_What you have to do_
Your job is to return each record exactly, minus any pictures.

----

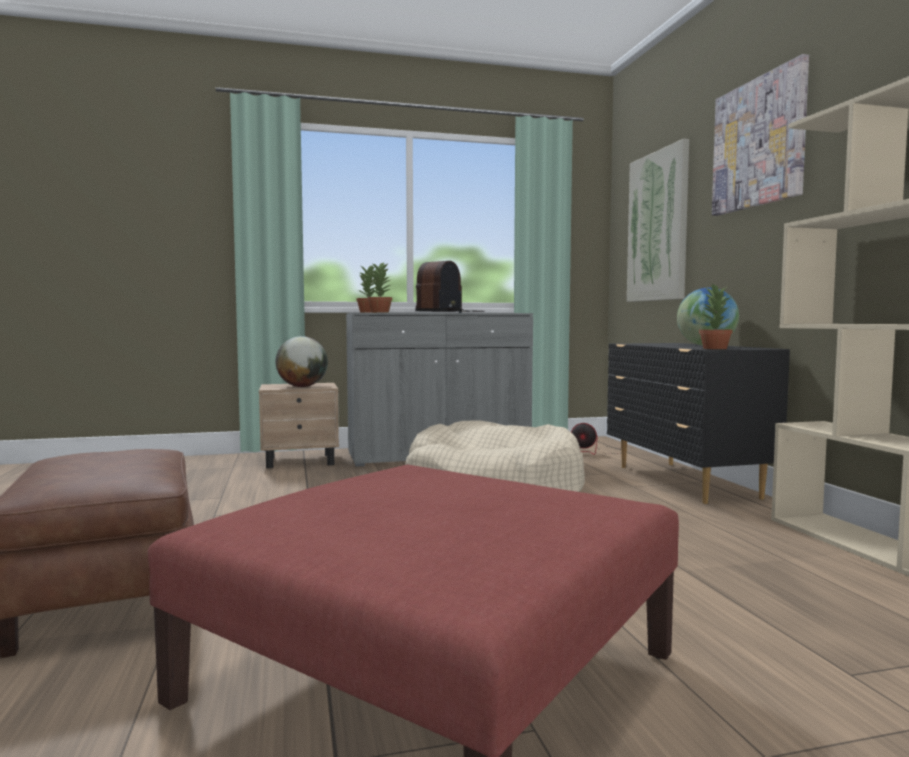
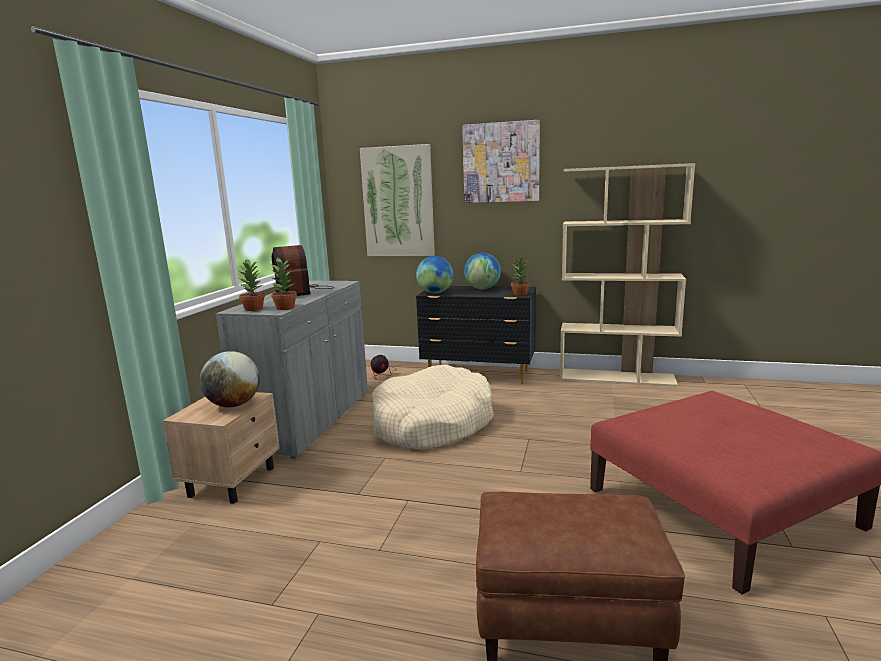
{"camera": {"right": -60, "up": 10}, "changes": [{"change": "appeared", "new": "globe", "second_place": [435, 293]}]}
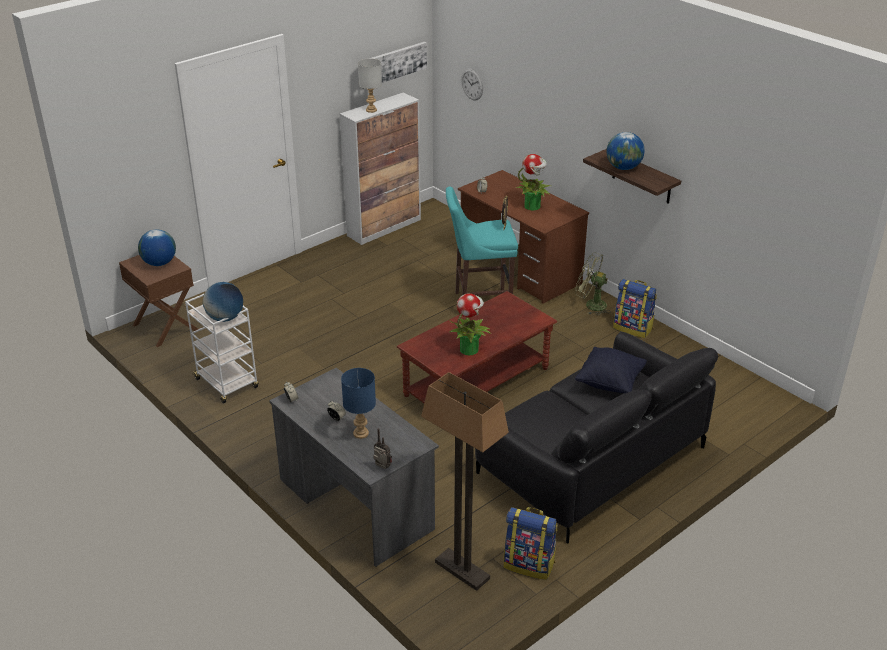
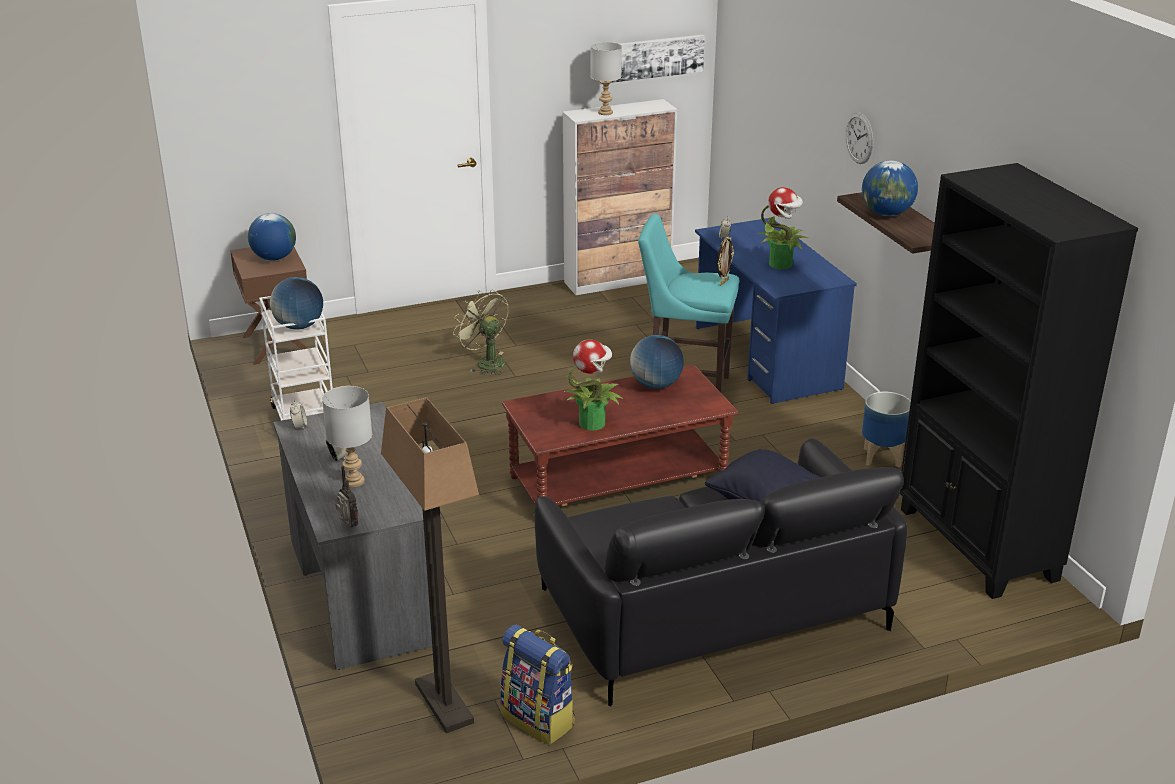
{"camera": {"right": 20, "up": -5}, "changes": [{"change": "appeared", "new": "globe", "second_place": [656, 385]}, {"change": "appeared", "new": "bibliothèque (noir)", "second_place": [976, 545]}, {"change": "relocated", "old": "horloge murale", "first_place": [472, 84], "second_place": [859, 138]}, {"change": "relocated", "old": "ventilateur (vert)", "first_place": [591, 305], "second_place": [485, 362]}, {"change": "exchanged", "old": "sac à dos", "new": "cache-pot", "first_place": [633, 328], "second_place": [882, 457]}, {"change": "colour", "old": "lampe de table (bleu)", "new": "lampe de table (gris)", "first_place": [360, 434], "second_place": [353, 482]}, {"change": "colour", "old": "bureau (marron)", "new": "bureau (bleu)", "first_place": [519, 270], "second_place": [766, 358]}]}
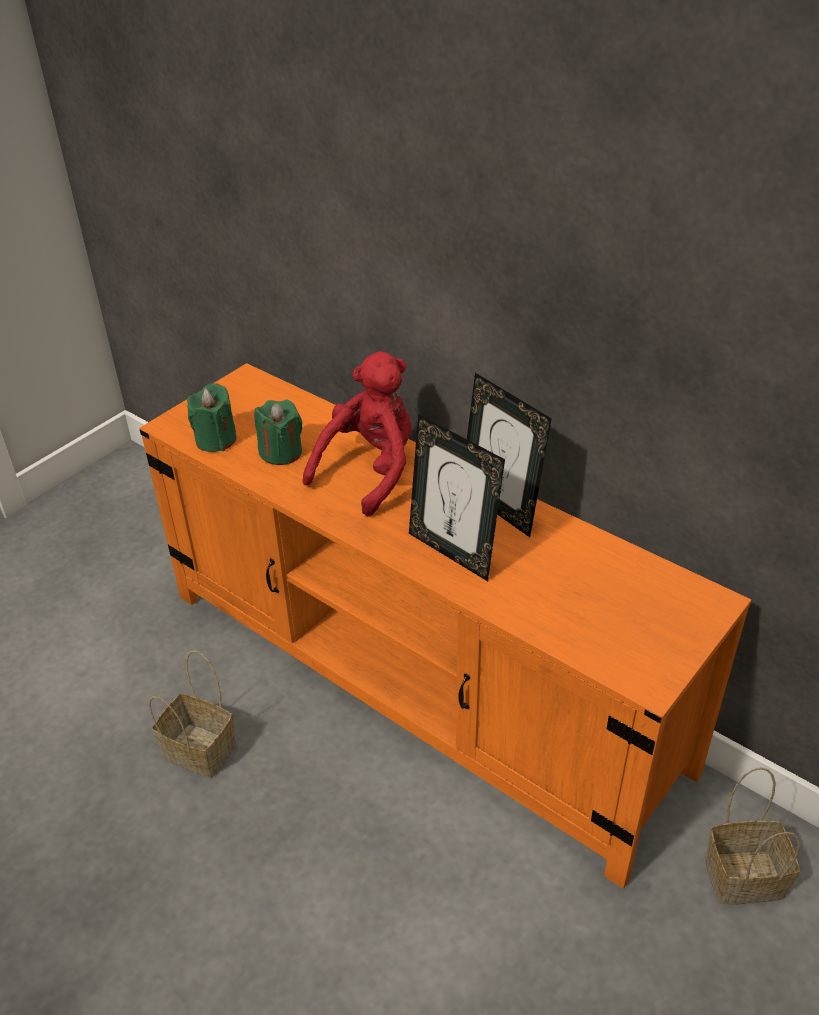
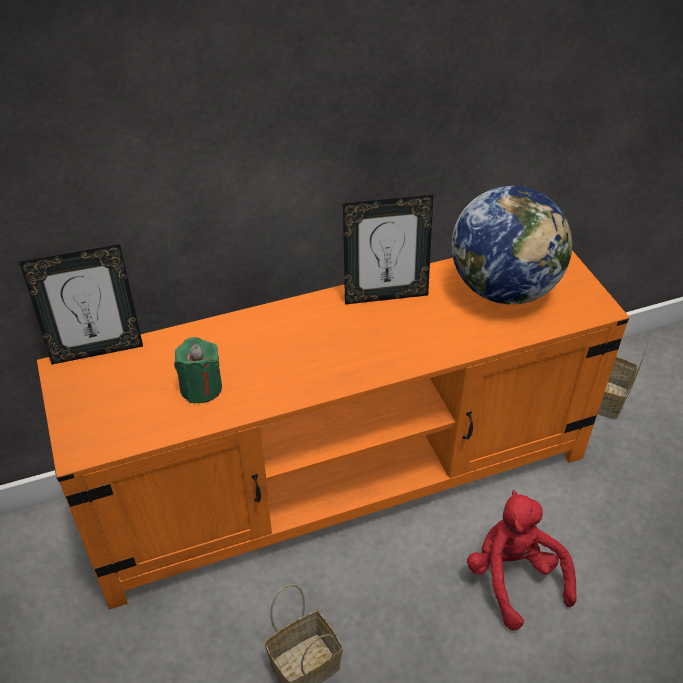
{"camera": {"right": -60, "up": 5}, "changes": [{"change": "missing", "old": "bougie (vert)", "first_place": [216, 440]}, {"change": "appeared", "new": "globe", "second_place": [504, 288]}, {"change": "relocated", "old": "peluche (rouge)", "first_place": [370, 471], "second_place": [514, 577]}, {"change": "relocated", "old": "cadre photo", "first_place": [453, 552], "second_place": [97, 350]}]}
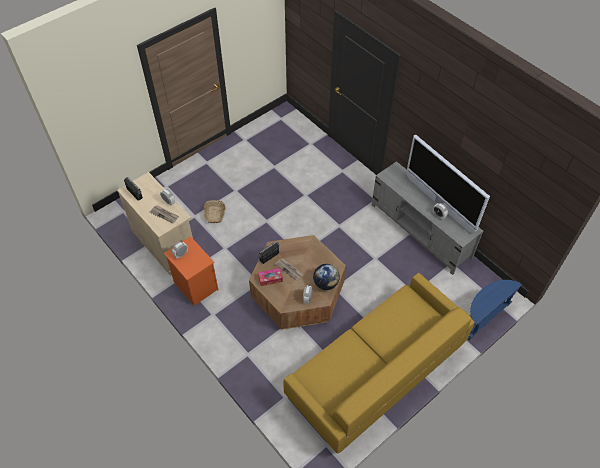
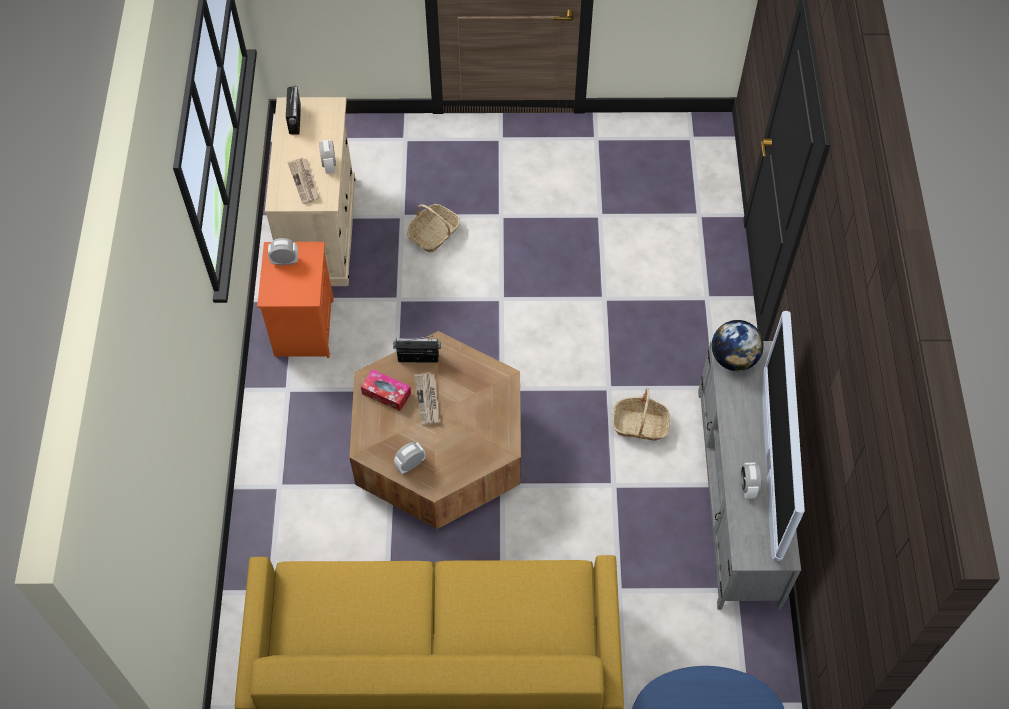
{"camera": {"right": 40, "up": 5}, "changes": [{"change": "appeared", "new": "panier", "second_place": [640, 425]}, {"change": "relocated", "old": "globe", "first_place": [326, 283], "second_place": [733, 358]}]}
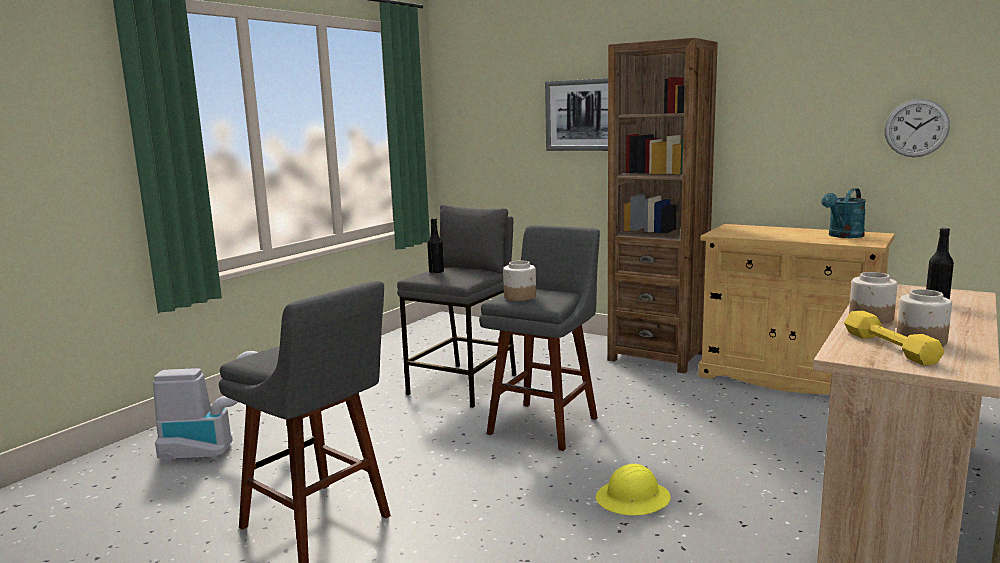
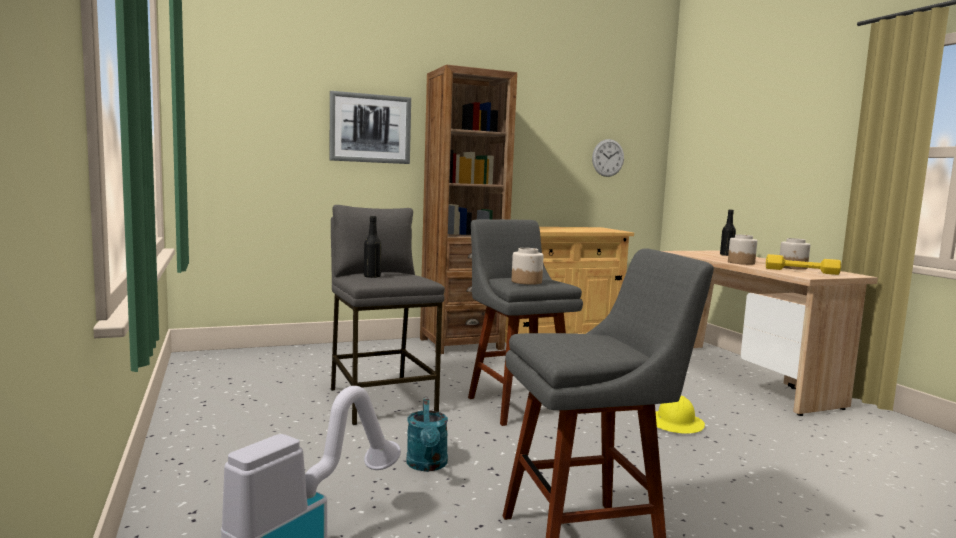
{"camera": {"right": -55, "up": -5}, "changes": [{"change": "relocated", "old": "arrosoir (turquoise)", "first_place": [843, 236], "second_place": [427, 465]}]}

----

_Finished exercise_
{"camera": {"right": -60, "up": 10}, "changes": [{"change": "appeared", "new": "globe", "second_place": [435, 293]}]}
{"camera": {"right": 20, "up": -5}, "changes": [{"change": "appeared", "new": "globe", "second_place": [656, 385]}, {"change": "appeared", "new": "bibliothèque (noir)", "second_place": [976, 545]}, {"change": "relocated", "old": "horloge murale", "first_place": [472, 84], "second_place": [859, 138]}, {"change": "relocated", "old": "ventilateur (vert)", "first_place": [591, 305], "second_place": [485, 362]}, {"change": "exchanged", "old": "sac à dos", "new": "cache-pot", "first_place": [633, 328], "second_place": [882, 457]}, {"change": "colour", "old": "lampe de table (bleu)", "new": "lampe de table (gris)", "first_place": [360, 434], "second_place": [353, 482]}, {"change": "colour", "old": "bureau (marron)", "new": "bureau (bleu)", "first_place": [519, 270], "second_place": [766, 358]}]}
{"camera": {"right": -60, "up": 5}, "changes": [{"change": "missing", "old": "bougie (vert)", "first_place": [216, 440]}, {"change": "appeared", "new": "globe", "second_place": [504, 288]}, {"change": "relocated", "old": "peluche (rouge)", "first_place": [370, 471], "second_place": [514, 577]}, {"change": "relocated", "old": "cadre photo", "first_place": [453, 552], "second_place": [97, 350]}]}
{"camera": {"right": 40, "up": 5}, "changes": [{"change": "appeared", "new": "panier", "second_place": [640, 425]}, {"change": "relocated", "old": "globe", "first_place": [326, 283], "second_place": [733, 358]}]}
{"camera": {"right": -55, "up": -5}, "changes": [{"change": "relocated", "old": "arrosoir (turquoise)", "first_place": [843, 236], "second_place": [427, 465]}]}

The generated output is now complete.